REQUIREMENT: Reproduce the listing below, replacing each "Fax" with "Facsimile" and leaving every other part unchanged.

MATERIAL SHOWN:
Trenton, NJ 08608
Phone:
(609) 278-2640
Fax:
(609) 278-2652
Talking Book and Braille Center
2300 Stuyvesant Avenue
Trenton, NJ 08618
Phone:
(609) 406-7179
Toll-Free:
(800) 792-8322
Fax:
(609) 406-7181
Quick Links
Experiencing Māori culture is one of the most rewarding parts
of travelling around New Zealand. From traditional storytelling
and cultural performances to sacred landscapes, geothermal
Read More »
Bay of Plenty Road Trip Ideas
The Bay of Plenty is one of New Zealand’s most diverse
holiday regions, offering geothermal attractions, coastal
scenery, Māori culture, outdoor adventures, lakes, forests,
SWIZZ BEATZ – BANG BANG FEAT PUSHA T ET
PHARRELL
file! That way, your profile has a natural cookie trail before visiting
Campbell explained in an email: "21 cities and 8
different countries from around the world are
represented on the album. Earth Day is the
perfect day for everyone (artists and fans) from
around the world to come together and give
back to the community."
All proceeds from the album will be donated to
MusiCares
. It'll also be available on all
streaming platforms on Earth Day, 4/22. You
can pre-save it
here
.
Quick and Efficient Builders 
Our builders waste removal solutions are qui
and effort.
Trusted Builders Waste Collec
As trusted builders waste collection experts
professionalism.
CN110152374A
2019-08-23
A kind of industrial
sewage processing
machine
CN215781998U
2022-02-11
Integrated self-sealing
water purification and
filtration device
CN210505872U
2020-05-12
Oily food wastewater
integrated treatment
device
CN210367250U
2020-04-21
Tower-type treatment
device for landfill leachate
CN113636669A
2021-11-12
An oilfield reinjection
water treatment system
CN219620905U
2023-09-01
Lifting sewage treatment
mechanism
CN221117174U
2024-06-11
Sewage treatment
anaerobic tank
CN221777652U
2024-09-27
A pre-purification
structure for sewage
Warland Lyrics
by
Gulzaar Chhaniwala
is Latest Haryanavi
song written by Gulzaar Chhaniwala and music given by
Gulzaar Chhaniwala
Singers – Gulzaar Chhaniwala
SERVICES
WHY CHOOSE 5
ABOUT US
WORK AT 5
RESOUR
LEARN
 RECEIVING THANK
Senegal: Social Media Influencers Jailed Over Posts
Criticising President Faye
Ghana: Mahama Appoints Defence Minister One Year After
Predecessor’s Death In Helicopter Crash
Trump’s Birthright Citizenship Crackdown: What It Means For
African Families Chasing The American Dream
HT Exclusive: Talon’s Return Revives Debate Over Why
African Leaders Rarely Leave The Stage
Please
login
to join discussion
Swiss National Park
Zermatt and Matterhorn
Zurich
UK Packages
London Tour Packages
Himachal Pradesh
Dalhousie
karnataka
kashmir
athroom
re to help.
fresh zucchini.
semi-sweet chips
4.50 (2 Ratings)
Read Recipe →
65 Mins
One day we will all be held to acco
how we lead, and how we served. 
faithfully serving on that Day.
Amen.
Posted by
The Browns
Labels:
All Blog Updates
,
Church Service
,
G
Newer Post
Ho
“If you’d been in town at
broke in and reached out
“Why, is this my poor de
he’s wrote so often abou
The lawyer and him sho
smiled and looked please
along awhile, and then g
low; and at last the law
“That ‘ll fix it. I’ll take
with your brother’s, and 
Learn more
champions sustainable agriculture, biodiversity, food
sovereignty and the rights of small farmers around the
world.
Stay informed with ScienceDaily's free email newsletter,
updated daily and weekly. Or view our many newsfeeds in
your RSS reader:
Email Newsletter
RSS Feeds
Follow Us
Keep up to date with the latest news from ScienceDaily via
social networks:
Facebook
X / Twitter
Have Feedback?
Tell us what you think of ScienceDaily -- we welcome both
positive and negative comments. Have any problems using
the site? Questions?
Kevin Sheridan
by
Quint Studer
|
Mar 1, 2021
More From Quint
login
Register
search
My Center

TASK RESPONSE:
Trenton, NJ 08608
Phone:
(609) 278-2640
Facsimile:
(609) 278-2652
Talking Book and Braille Center
2300 Stuyvesant Avenue
Trenton, NJ 08618
Phone:
(609) 406-7179
Toll-Free:
(800) 792-8322
Facsimile:
(609) 406-7181
Quick Links
Experiencing Māori culture is one of the most rewarding parts
of travelling around New Zealand. From traditional storytelling
and cultural performances to sacred landscapes, geothermal
Read More »
Bay of Plenty Road Trip Ideas
The Bay of Plenty is one of New Zealand’s most diverse
holiday regions, offering geothermal attractions, coastal
scenery, Māori culture, outdoor adventures, lakes, forests,
SWIZZ BEATZ – BANG BANG FEAT PUSHA T ET
PHARRELL
file! That way, your profile has a natural cookie trail before visiting
Campbell explained in an email: "21 cities and 8
different countries from around the world are
represented on the album. Earth Day is the
perfect day for everyone (artists and fans) from
around the world to come together and give
back to the community."
All proceeds from the album will be donated to
MusiCares
. It'll also be available on all
streaming platforms on Earth Day, 4/22. You
can pre-save it
here
.
Quick and Efficient Builders 
Our builders waste removal solutions are qui
and effort.
Trusted Builders Waste Collec
As trusted builders waste collection experts
professionalism.
CN110152374A
2019-08-23
A kind of industrial
sewage processing
machine
CN215781998U
2022-02-11
Integrated self-sealing
water purification and
filtration device
CN210505872U
2020-05-12
Oily food wastewater
integrated treatment
device
CN210367250U
2020-04-21
Tower-type treatment
device for landfill leachate
CN113636669A
2021-11-12
An oilfield reinjection
water treatment system
CN219620905U
2023-09-01
Lifting sewage treatment
mechanism
CN221117174U
2024-06-11
Sewage treatment
anaerobic tank
CN221777652U
2024-09-27
A pre-purification
structure for sewage
Warland Lyrics
by
Gulzaar Chhaniwala
is Latest Haryanavi
song written by Gulzaar Chhaniwala and music given by
Gulzaar Chhaniwala
Singers – Gulzaar Chhaniwala
SERVICES
WHY CHOOSE 5
ABOUT US
WORK AT 5
RESOUR
LEARN
 RECEIVING THANK
Senegal: Social Media Influencers Jailed Over Posts
Criticising President Faye
Ghana: Mahama Appoints Defence Minister One Year After
Predecessor’s Death In Helicopter Crash
Trump’s Birthright Citizenship Crackdown: What It Means For
African Families Chasing The American Dream
HT Exclusive: Talon’s Return Revives Debate Over Why
African Leaders Rarely Leave The Stage
Please
login
to join discussion
Swiss National Park
Zermatt and Matterhorn
Zurich
UK Packages
London Tour Packages
Himachal Pradesh
Dalhousie
karnataka
kashmir
athroom
re to help.
fresh zucchini.
semi-sweet chips
4.50 (2 Ratings)
Read Recipe →
65 Mins
One day we will all be held to acco
how we lead, and how we served. 
faithfully serving on that Day.
Amen.
Posted by
The Browns
Labels:
All Blog Updates
,
Church Service
,
G
Newer Post
Ho
“If you’d been in town at
broke in and reached out
“Why, is this my poor de
he’s wrote so often abou
The lawyer and him sho
smiled and looked please
along awhile, and then g
low; and at last the law
“That ‘ll fix it. I’ll take
with your brother’s, and 
Learn more
champions sustainable agriculture, biodiversity, food
sovereignty and the rights of small farmers around the
world.
Stay informed with ScienceDaily's free email newsletter,
updated daily and weekly. Or view our many newsfeeds in
your RSS reader:
Email Newsletter
RSS Feeds
Follow Us
Keep up to date with the latest news from ScienceDaily via
social networks:
Facebook
X / Twitter
Have Feedback?
Tell us what you think of ScienceDaily -- we welcome both
positive and negative comments. Have any problems using
the site? Questions?
Kevin Sheridan
by
Quint Studer
|
Mar 1, 2021
More From Quint
login
Register
search
My Center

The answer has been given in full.